Türkiye ekonomisi, özellikle son yıllarda emperyalist sistemin derinleşen krizin yansımalarıyla boğuşmaktadır. Son yıllarda özellikle artan enflasyon ve bu enflasyonun yol açtığı geniş kapsamlı zamlar bu krizin emekçi halkın yaşamına en somut yansıyanlardır. Asgari ücrete yapılan yüzde 30’luk artış, henüz yürürlüğe girmeden etkisini yitirmiş, halkın alım gücünde herhangi bir etkisi olmamıştır. Yeni yıla girişle birlikte otomatiğe bağlanmış zamlar karşısında asgari ücrete yapılan zam hızla erimiştir. Enflasyon karşısında hızla eriyen asgari ücretle enflasyon arasında bir bağ vardır ve bu bağ doğru anlaşılmalıdır.
Egemen sınıfların sıklıkla ifade ettiği gibi enflasyon salt ekonomik bir sorun olarak ele alınmamalıdır. Özellikle Türkiye’deki son yıllardaki veriler, asgari ücret artışlarının enflasyonu tetiklemediğini açıkça göstermektedir. Asgari ücrete zam yapılmamasının temel nedeni kaynak eksikliği değil, gelir dağılımındaki sınıfsal tercihtir. Yüksek enflasyon dönemlerinde, işçi sınıfının gelirlerinin kısıtlanması hâkim sınıflara daha fazla kaynak aktarmak içindir. Bu da enflasyonun ekonomik bir sorun olmakla birlikte aynı zamanda bir sistem sorunu olduğunu ortaya koymaktadır.
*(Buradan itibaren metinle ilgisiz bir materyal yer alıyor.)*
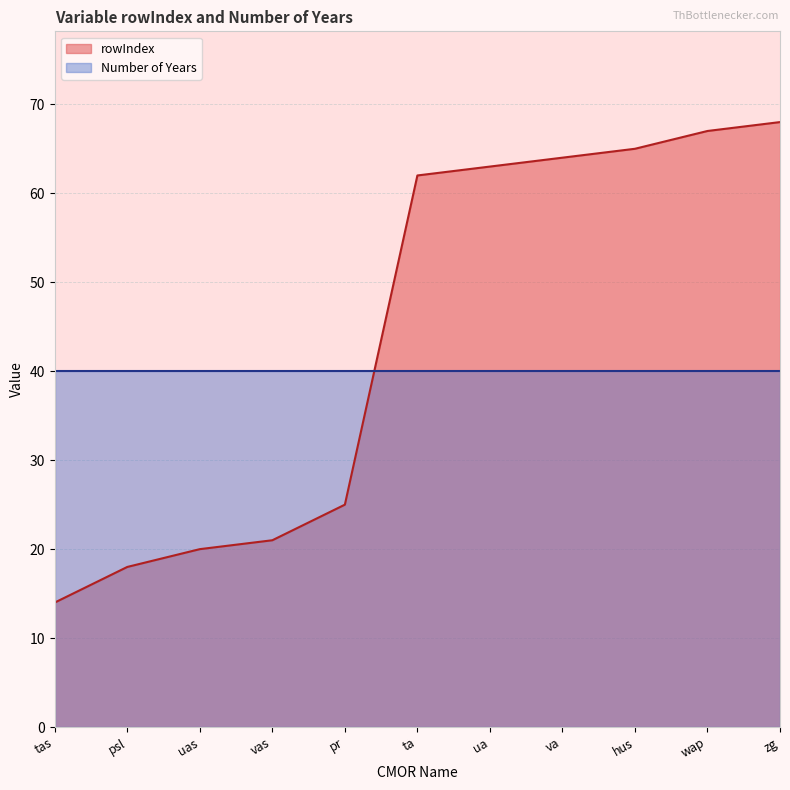

Which has a higher value, psl or wap?

wap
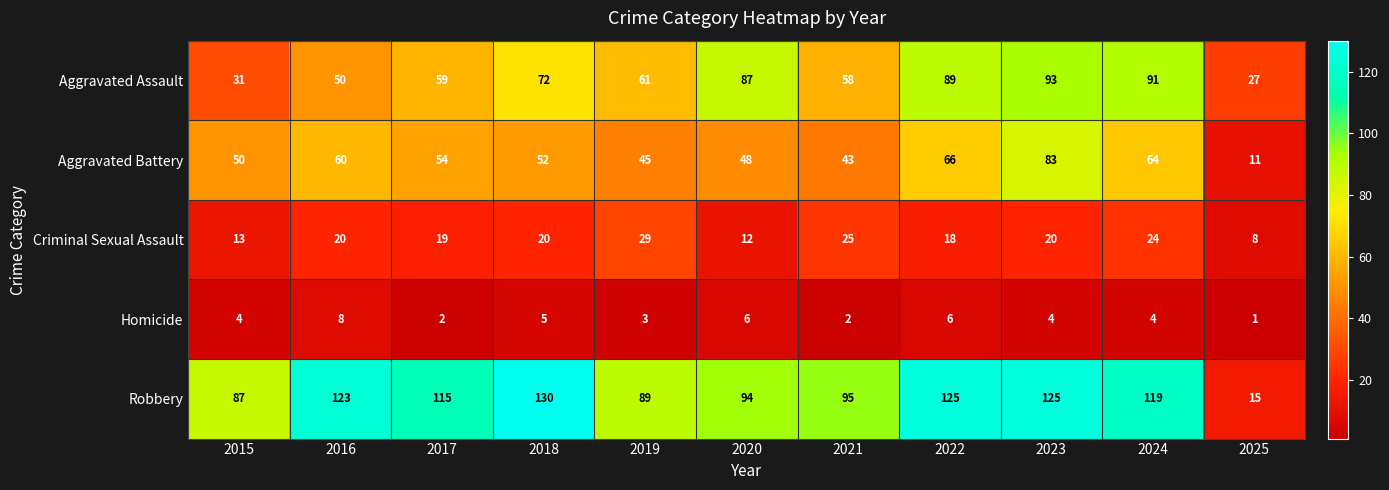

The value of Robbery at 2025 is 15. True or false?

True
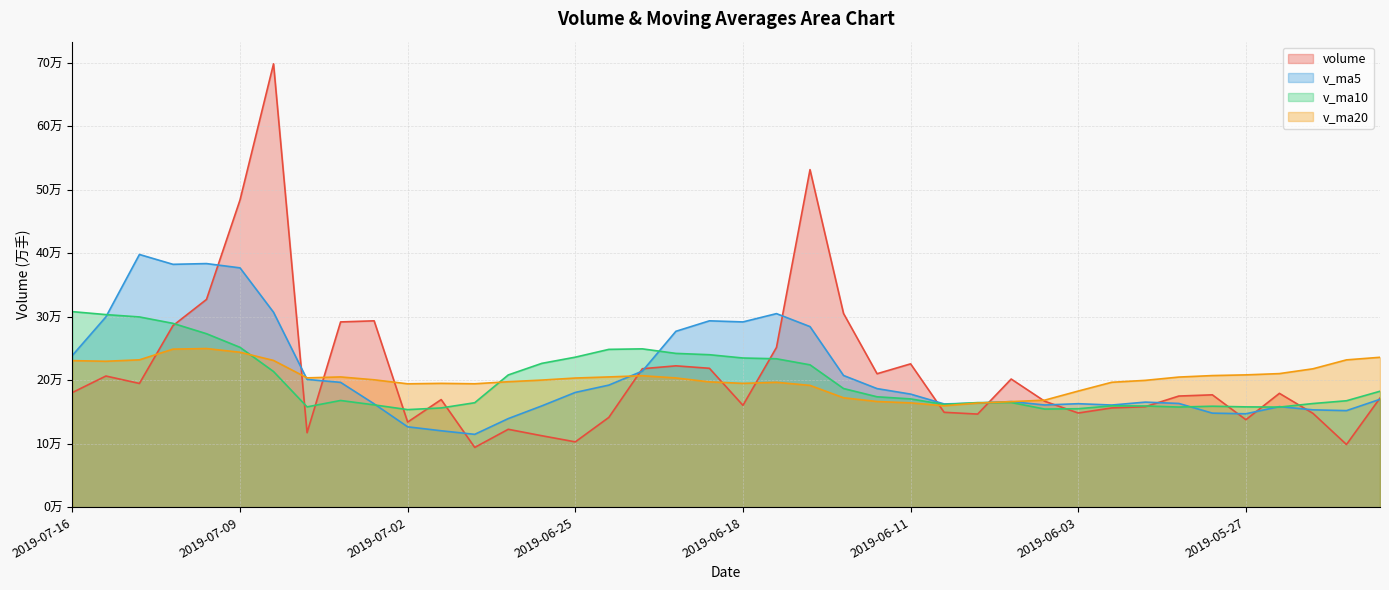

True or false: v_ma10 has more than 2 interior local peaks.

True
Türkiye’de tıpkı diğer ülkeler gibi egemenlerin çıkar ve kârını merkeze alan bir asgari ücret ve enflasyon politikası izlemektedir. Bu süreçte, enflasyonun yükselmesi büyük şirketlerin kârlarını artırırken işçi ve emekçilerin alım gelirinin ve asgari yaşam standardının gerilemesine neden olmaktadır. Veriler de bu durumu desteklemektedir; özellikle 2020 sonrasında sermaye gelirleri artarken işçi gelirleri büyük oranda erimiştir.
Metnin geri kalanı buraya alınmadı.